Randy et Tamara, son épouse depuis 33 ans, ont appris à coudre ensemble. Tamara est aussi Autochtone et a été élevée de façon traditionnelle; elle a aidé Randy à renouer avec sa culture. Au fil des ans – et de nombreuses machines à coudre plus tard – Randy est passé de la confection de courtepointes pour bébé à la couture de robes et de jupes à rubans. Il a notamment confectionné une robe à rubans pour le mariage de sa fille et des mitaines en peau d’orignal pour le conseil d’administration de Suncor.

Un homme portant une chemise noire et se tenant au-dessus d’une table blanche; il utilise des ciseaux pour couper des patrons de mitaines dans de la peau de couleur beige.

Chaque article que Randy confectionne à la main est fabriqué avec intention et en gardant le destinataire en tête.

« Je peux fabriquer une paire de mitaines en peau d’orignal en quelques heures, affirme Randy. J’utilise la peau de l’orignal que j’ai chassé et je la fais tanner. J’utilise chaque partie de l’animal, dans le respect des méthodes traditionnelles. »

Randy est passé de la couture d’articles par nécessité, comme des étuis à couteaux qu’il utilise pour la chasse, à la couture d’articles qu’il offre en cadeau. Chaque cadeau qu’il confectionne à la main est fabriqué avec intention et en gardant le destinataire en tête.

Deux paires de mitaines en peau d’orignal avec de la fourrure aux poignets sur une table en bois.

Lorsqu’il confectionne des mitaines en peau d’orignal, comme celles qu’il a offertes au conseil d’administration de Suncor, Randy utilise la peau des animaux qu’il chasse.

« Je donne mes créations en cadeau à cause de ce que je ressens, dit Randy. Je peux sentir lorsque quelqu’un a besoin de quelque chose, et je comprends la différence entre avoir besoin de quelque chose et le vouloir. C’est pourquoi l’aîné Starlight m’a donné le nom de “chef de médecine”, ou Maskihkîy Okimawiw en cri, durant la cérémonie de montage du tipi au Suncor Energy Centre – parce que je sais de quelle médecine les gens ont besoin. »

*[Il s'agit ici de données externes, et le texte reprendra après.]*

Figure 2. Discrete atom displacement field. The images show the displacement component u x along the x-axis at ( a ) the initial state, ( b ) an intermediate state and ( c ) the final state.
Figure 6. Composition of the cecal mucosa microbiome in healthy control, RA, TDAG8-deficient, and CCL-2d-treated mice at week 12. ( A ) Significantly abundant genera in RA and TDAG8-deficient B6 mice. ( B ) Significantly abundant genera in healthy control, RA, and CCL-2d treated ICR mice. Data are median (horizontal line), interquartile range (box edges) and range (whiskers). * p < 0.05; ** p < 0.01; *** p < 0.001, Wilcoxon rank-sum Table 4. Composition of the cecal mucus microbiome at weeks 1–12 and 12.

Même s’il a grandi dans une famille aimante qui lui a inculqué la valeur d’une bonne éthique de travail et l’importance de la famille, Randy a senti une rupture entre lui et le monde dans lequel il a été élevé. La couture lui a permis de trouver d’autres liens.

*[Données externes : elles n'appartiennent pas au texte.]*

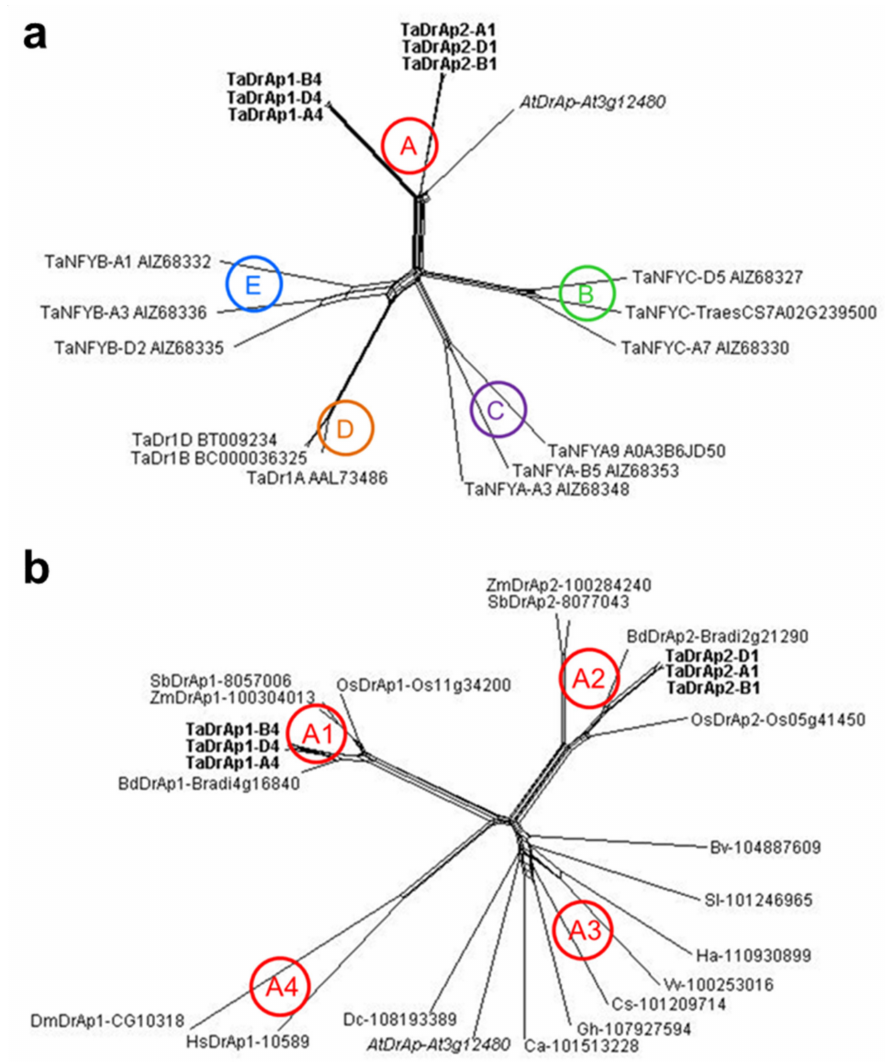
Figure 2. Molecular phylogenetic dendrograms prepared using the SplitsTree4 program for amino acids in two down-regulator associated proteins, DrAp1 and DrAp2, and down-regulator Dr1 and three groups of transcription factors Nuclear factor Y (NF-Y) in wheat ( a ); and extended clade A for DrAp1 and DrAp2 in monocot and dicot plant species and references ( b ). Target proteins are indicated in bold. Sequences were retrieved for bread wheat, Ta ( Triticum aestivum ), from the Gramene and KEGG databases; for rice, Os ( Oryza sativa ), from the rice genome annotation website; for Bd ( Brachypodium distachyon ), from the Brachypodium website; for At ( Arabidopsis thaliana ), indicated in italics as reference plant species, from the TAIR website; and for all other species from the KEGG database, with the following abbreviations in clockwise order: Sb, Sorghum bicolor ; Zm, Zea mays ; Bv, Beta vulgaris ; Sl, Solanum lycopersicum ; Ha, Helianthus annuus ; Vv, Vitis vinifera ; Cs, Cucumis sativus ; Gh, Gossypium hirsutum ; Ca, Cicer arietinum ; Dc, Daucus carota ; Hs, Homo sapiens ; Dm, Drosophila melanogaster . All analyzed sequences are presented in Supplementary Material File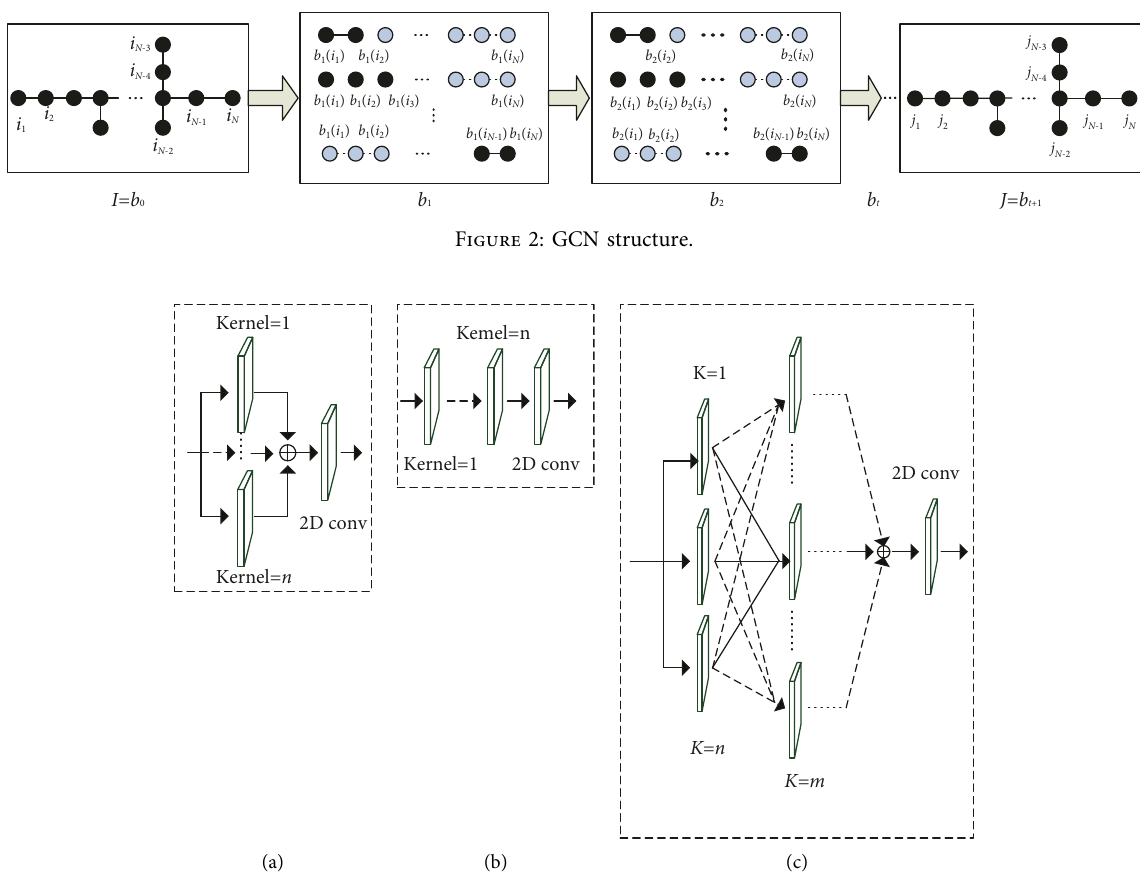
Figure 3: Multiscale graph convolution structure. (a) The architecture of multiple-parallel temporal block. (b) The architecture of multiple- serial temporal block. (c) The architecture of multiple-dense temporal block.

« Il y avait un vide, et je peux encore le sentir, confie Randy. La couture m’aide à me sentir plus connecté – connecté à ma culture en intégrant les façons de faire autochtones à mon travail, et connecté aux autres personnes qui cousent. »

Randy travaille actuellement sur des couvertures pour bébé, qu’il offrira aux plus récents membres de sa famille : les jumeaux de sa nièce nés plus tôt cette année.